GSA Annual Meeting in Phoenix, Arizona, USA - 2019

Paper No. 141-3
Presentation Time: 2:10 PM


BUSBY, Cathy J., Department of Earth and Planetary Sciences, University of California, Davis, One Shields Ave., Davis, CA 95616 and PUTIRKA, Keith, Department of Earth and Environmental Sciences, California State University - Fresno, 2345 E. San Ramon Ave, MS/MH24, Fresno, CA 93720

Pull-apart basins are common in continental arcs, and many volcanic centers are sited in such. We show for the first time that erupted composition, style and volume are linked to size and subsidence rates of the structural basins in which volcanic centers are contained. We establish this link using detailed mapping and 40Ar/39Ar geochronology from two Ancestral Cascade volcanic centers that are sited within adjacent Walker Lane transtensional rift pull-apart basins. All offsets and kinematic indicators show that these faults are oblique, and strain was not partitioned. Thus, we use subsidence rates as a proxy for strain rates. In both pull-apart basins, peak erupted volumes correspond to peak fault-controlled subsidence rates of 2000-3000 m/myr (an order of magnitude faster than orthogonal rift basins).

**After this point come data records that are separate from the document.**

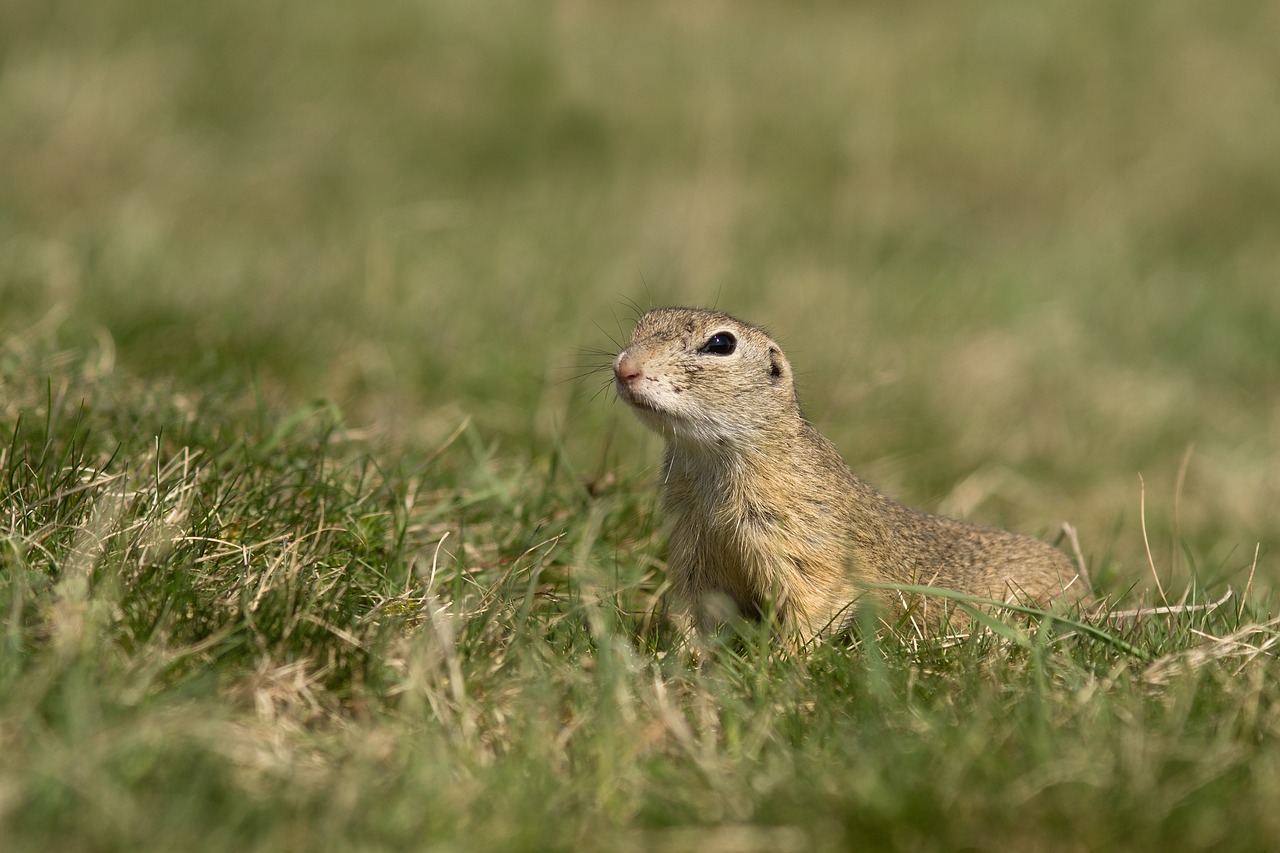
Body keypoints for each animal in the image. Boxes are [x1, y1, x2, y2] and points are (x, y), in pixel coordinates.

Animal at [609, 307, 1090, 637]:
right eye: (643, 323)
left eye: (721, 344)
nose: (624, 367)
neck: (710, 462)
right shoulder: (693, 545)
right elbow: (696, 611)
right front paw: (682, 660)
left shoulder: (804, 543)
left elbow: (814, 605)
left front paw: (781, 666)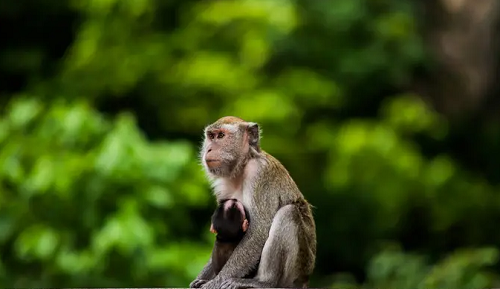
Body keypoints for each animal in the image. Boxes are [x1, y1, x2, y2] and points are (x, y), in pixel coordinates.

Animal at [189, 115, 314, 288]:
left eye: (221, 136)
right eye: (211, 136)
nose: (209, 149)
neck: (242, 166)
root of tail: (305, 279)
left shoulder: (259, 172)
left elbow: (259, 229)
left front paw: (215, 281)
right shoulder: (222, 186)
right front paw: (202, 279)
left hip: (297, 270)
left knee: (288, 213)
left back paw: (264, 282)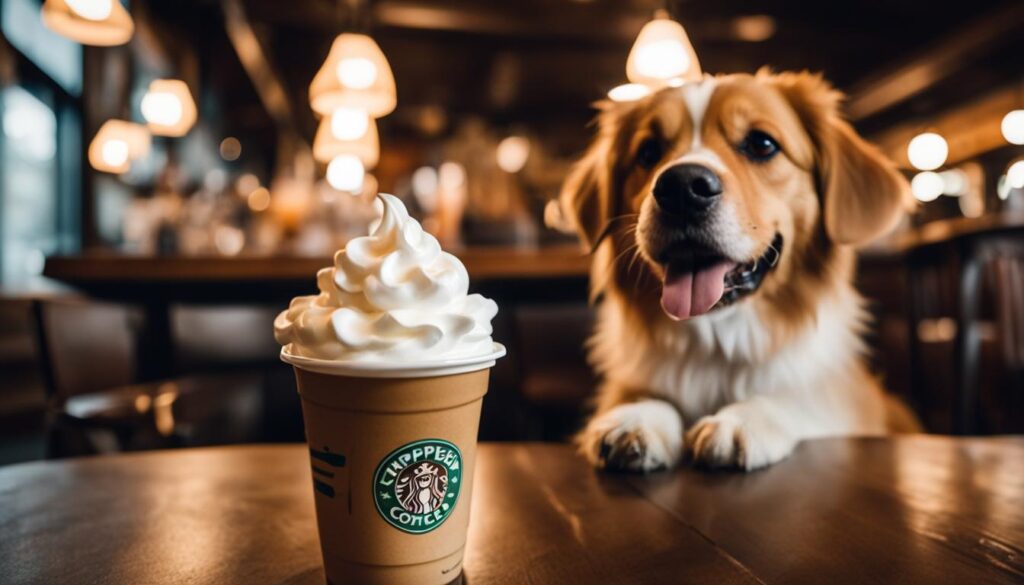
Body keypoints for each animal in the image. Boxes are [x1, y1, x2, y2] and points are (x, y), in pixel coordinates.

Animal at [552, 69, 921, 471]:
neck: (718, 343)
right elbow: (645, 395)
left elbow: (801, 396)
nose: (682, 187)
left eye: (762, 144)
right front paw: (639, 415)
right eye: (648, 152)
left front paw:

The 12 to 5 Ma Sierra Crest-Little Walker arc volcanic center and pull-apart basin is as large (~4,000 km2) as the active Long Valley rift volcanic center and pull-apart basin, and similarly contains a caldera over part of the field. It formed by rifting under dextral shear at a 15 km long releasing right step. Peak strain rates coincide with the eruption of large-volume, high-K2O lavas, whose eruption rates exceed all Ancestral or modern Cascade volcanoes. These “flood andesites” were erupted from fault-controlled fissure vents scattered across the large field.

The 6.4 to 4.5 Ma Ebbetts Pass arc volcanic center and pull-apart basin is smaller, comparable in volume to the active Lassen arc volcanic center and pull-apart basin at the present day Walker Lane transtensional rift tip. It formed at a 7 km releasing right step. During initial low strain, magma output was low and restricted to basin bounding faults, and during high strain, a large central cone filled the basin. This center erupted more evolved (dacite-rhyolite) and less alkalic lavas, perhaps because the smaller basin experienced lower tensile stresses, and magmatic dikes could not extend deeply enough to tap mafic magmas, or low-degree partial melt, stored in the mid- to lower-crust.

These Miocene-Pliocene centers reveal structural controls that cannot be observed at active volcanoes, where the relevant structures are buried. We suggest that transtensional rift settings may uniquely provide rapid magma throughput.